Искусство замыкается и изменяет жизнь, художественным отображением которой является[7]. Возьмем, к примеру, хореографию. То, как люди танцуют сегодня на свадьбах и в клубах, итог влияния образов, созданных хореографией. Наши танцы, мои и ваши, включают в себя, пусть и косвенно, танец как искусство[8]. Переплетение танца и искусства танца происходит в течение долгого времени, на протяжении поколений. Оно не настолько велико, чтобы грань между танцевальным искусством, или хореографией, и тем, что мы делаем на свадьбе, исчезла полностью. Но теперь сама эта грань становится проблемой, источником вопросов и недоумений. В качестве примера из недавней истории живописи рассмотрим плодотворный обмен между высоким и коммерческим искусством, имевший место в художественных школах и в мире искусства в середине ХХ века (например, Баухаус, Уорхол)[9].
Я утверждаю и надеюсь доказать в последующих главах о Танце и танцах, изображениях и созерцании, письме и речи, а также о теле, что технология это модальность организации; это основа привычки. Технология это культура. Но искусство, как я его здесь понимаю, больше не является технологией; оно больше не является культурой. Искусство отказывается от культуры, нарушая ее привычную работу. В этом смысле оно освобождает нас от культуры. Оно делает это, одновременно раскрывая нас самих выставляя напоказ, как нас организуют технологии и привычки производства, и делая это таким образом, чтобы найти средства для иного продолжения жизни. Искусство сияет, замыкается, дезорганизует и, в конце концов, позволяет реорганизовать жизнь, репрезентацией и реакцией на которую является. Это переплетение жизни и нежизни, технологии и рефлексивной, разрушительной работы искусства становится необходимой частью самой жизни, или, по крайней мере, нашей характерно человеческой формы жизни[10].
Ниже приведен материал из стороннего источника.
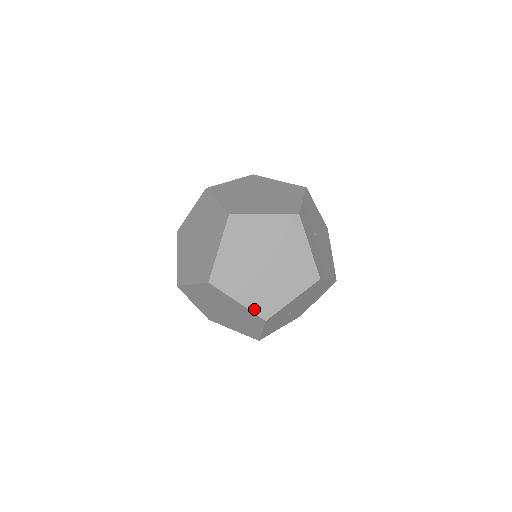
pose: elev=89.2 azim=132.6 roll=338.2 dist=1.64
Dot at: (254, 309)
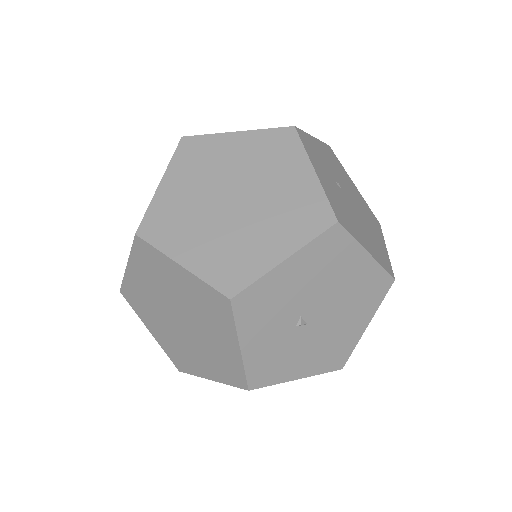
Dot at: (209, 277)
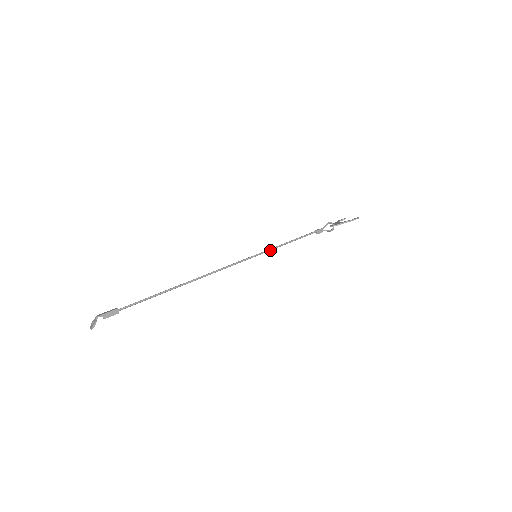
Мы должны понять, и часто это не удается, что говорить и видеть для нас проблемы, так как то и другое организованная деятельность, которая управляет, так сказать, без согласия управляемых. Именно этот факт объясняет, почему мы чувствуем потребность в визуальном искусстве, лингвистическом искусстве, а также философии. Мы существа привычки, но никогда не бываем такими полностью. Мы существа привычки, которые, как я уже отмечал выше, всегда активно сопротивляются своим привычкам или, по крайней мере, подвергают их сомнению. Нами не управляют правила, определяющие, как нам говорить, воспринимать визуальный мир или какими должны быть наши собственные тела. Но правила есть, и мы от них страдаем.
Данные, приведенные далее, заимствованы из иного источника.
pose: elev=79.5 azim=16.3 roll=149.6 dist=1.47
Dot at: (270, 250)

Оказывается, ирония предпосылка прямой речи не в меньшей степени, чем наоборот. Другими словами, прямого и непосредственного использования языка для какой-либо цели не было бы, если бы не было также возможности придать языку игривый, субверсивный или вопросительный оттенок. Здесь речь идет не о причинно-следственной, а о концептуальной связи. Форма языковой жизни, не оставляющая места для языковой игры, была бы радикально непохожа на нашу человеческую жизнь с языком. Таким образом, наличие иронии является для нас условием самой возможности того, что мы делаем с помощью слов. Используя выражение некоторых философов, мы можем сказать, что ирония является трансцендентальной предпосылкой нашей совместной жизни.
Сравните мое утверждение с идеей философа Дональда Дэвидсона: чтобы иметь убеждения, животное должно иметь понятие убеждения, а чтобы иметь это понятие, оно должно обладать полноценной концепцией истинности и ложности; ведь убеждение это не просто запись того, как обстоят дела, но ответ и принятие, которые всегда, в силу самой своей природы, поднимают вопрос, являются ли вещи таковыми, какими они представляются[11]. Дэвидсон считал, что для создания такой богатой концепции убеждения необходимо иметь язык, поэтому он полагал, что у бессловесных животных убеждений быть не может. Это провокационный и, возможно, слишком сильный способ сделать более безобидный вывод: в жизни бессловесного животного нет ничего, что позволило бы предположить, будто оно беспокоится об истинности его убеждений[12]. Его существование в этом смысле не сталкивается с проблемами.